Exponents and Radicals confusing transition

[potatojanitor]

Hi all, I'm prepping for the SAT and I'm using Khan Academy SAT Prep to hone my math. I'm doing "Exponents and rational exponents" practice and I've run into a snag. I tried to answer but in the end I decided to guess, so I picked B. What I'm stuck with is the explanation. Specifically, the part where it simplified the expression, which I circled in the image. I don't understand how you can make the c in the denominator disappear like that. I know that when a^b ÷ a^c = a^(b-c), but why is it gone? Is it because when c⁰ = 1? And 1 • 4 = 4? Even then, it seems flawed to do it like that. Is it because (8/32) • (c²⁰/c⁴) = (1/4) • (c¹⁶/c⁰) = (1/4) • (c¹⁶/1)= (1/4) • c¹⁶ = c¹⁶/4? Or is it (8/32) • (c²⁰/c⁴) = (1/4) • c^{(20 - 4)} = (1/4) • c¹⁶ = c¹⁶/4? I use the parentheses to separate the thingys. Is this correct?

 

[lev888]

`2^-3 = 1/2^3`
Agree? That's how it "moves" between numerator and denominator.

**Instructions:**
1. Answer these questions about the forum thread on exponents:
(a) Which answer choice did the first poster pick after deciding to guess?
(b) What is the name of the practice set the first poster was working on?
(c) What equation does the reply give to show how a term moves between numerator and denominator?
2. Write out the part of the exponents thread starting with "Hi all, I'm" and going on through "Is this correct?".

**Collected material:**
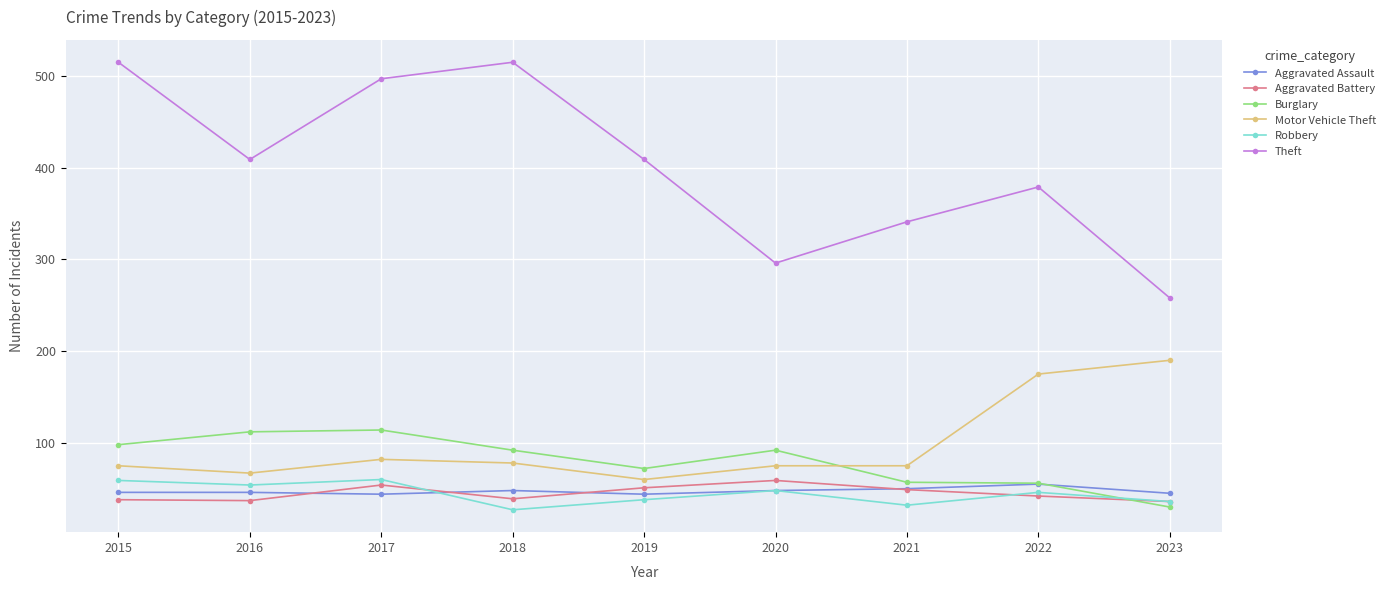

How many lines are shown in the chart?

6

**Solved problems:**
1.
(a) B
(b) "Exponents and rational exponents"
(c) 2^-3 = 1/2^3

2.
Hi all, I'm prepping for the SAT and I'm using Khan Academy SAT Prep to hone my math. I'm doing "Exponents and rational exponents" practice and I've run into a snag. I tried to answer but in the end I decided to guess, so I picked B. What I'm stuck with is the explanation. Specifically, the part where it simplified the expression, which I circled in the image. I don't understand how you can make the c in the denominator disappear like that. I know that when a^b ÷ a^c = a^(b-c), but why is it gone? Is it because when c⁰ = 1? And 1 • 4 = 4? Even then, it seems flawed to do it like that. Is it because (8/32) • (c²⁰/c⁴) = (1/4) • (c¹⁶/c⁰) = (1/4) • (c¹⁶/1)= (1/4) • c¹⁶ = c¹⁶/4? Or is it (8/32) • (c²⁰/c⁴) = (1/4) • c^{(20 - 4)} = (1/4) • c¹⁶ = c¹⁶/4? I use the parentheses to separate the thingys. Is this correct?